One other issue that would influence our ability to assess core competencies is the recent appearance of evidence which seems to show that selective serotonin reuptake inhibitors (SSRIs) when given with beta-blockers may increase mortality in heart failure patients[3]. The bulk of the research evidence in the last couple of decades impels psychiatrists and cardiologists alike to have a low threshold for prescribing SSRIs to patients with heart disease in order to prevent depression. Again, in this context, is there a suitable quantifiable assessment for gauging whether or not a trainee has mastered the core competencies adequately? I would rather hear or read a trainee’s reflections on how to decide for oneself what the safest course of action would be under particular circumstances, and then how to convey that to our colleagues in Cardiology.

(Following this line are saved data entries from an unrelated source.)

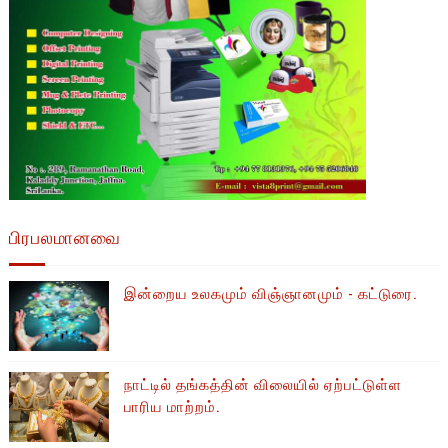
பிரபலமானவை
இன்றைய உலகமும் விஞ்ஞானமும் - கட்டுரை.
நாட்டில் தங்கத்தின் விலையில் ஏற்பட்டுள்ள
பாரிய மாற்றம்.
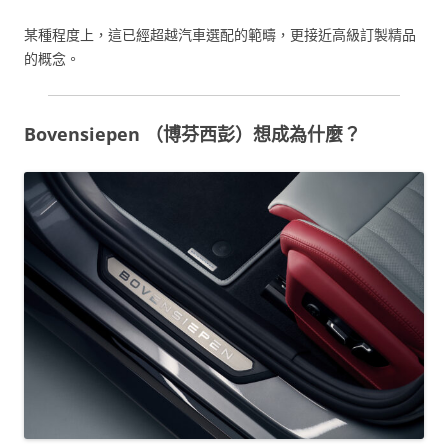
某種程度上，這已經超越汽車選配的範疇，更接近高級訂製精品
的概念。
Bovensiepen （博芬西彭）想成為什麼？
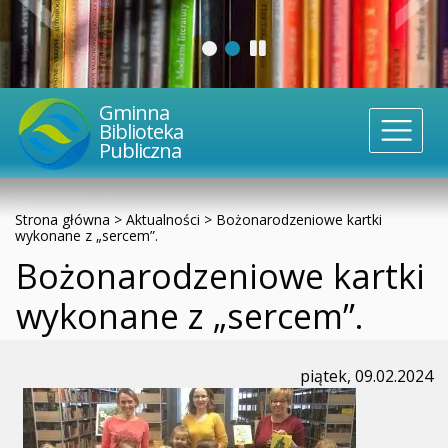
Gminna
Biblioteka
Publiczna
Strona główna
>
Aktualności
>
Bożonarodzeniowe kartki
wykonane z „sercem”.
Bożonarodzeniowe kartki
wykonane z „sercem”.
piątek, 09.02.2024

And is there a reliably quantifiable way to assess how a PM consultant (trainee or not) evaluates and recommends treatment for an ICU patient who develops catatonia postoperatively in the context of abrupt withdrawal of previously prescribed benzodiazepine, in the face of recent evidence that Lorazepam is an independent predictor of delirium in the ICU[4, 5]?

These situations tax the medical and psychiatric knowledge, treatment and communication skills and wisdom of master and learner alike. Is it possible to mark a check box on a rating scale to assess performance? And would that give us and our patients the ability to tell whether a doctor has the wherewithal to discern what kind of disease the patient has and what kind of patient has the disease, to do the thing right and to do the right thing?

 All of these examples make me wonder whether or not quantifiable assessment of every core competency in the supraspecialty of PM is realistic or even desirable.

1.            Larsen, K.A., et al., Administration of olanzapine to prevent postoperative delirium in elderly joint-replacement patients: a randomized, controlled trial. Psychosomatics, 2010. 51(5): p. 409-18.

2.            Inouye, S.K., et al., NO SHORTCUTS FOR DELIRIUM PREVENTION. Journal of the American Geriatrics Society, 2010. 58(5): p. 998-999.

3.            Veien, K.T., et al., High mortality among heart failure patients treated with antidepressants. Int J Cardiol, 2010.

4.            Brown, M. and S. Freeman, Clonazepam withdrawal-induced catatonia. Psychosomatics, 2009. 50(3): p. 289-92.

5.            Pandharipande, P., et al., Lorazepam is an independent risk factor for transitioning to delirium in intensive care unit patients. Anesthesiology, 2006. 104(1): p. 21-6.”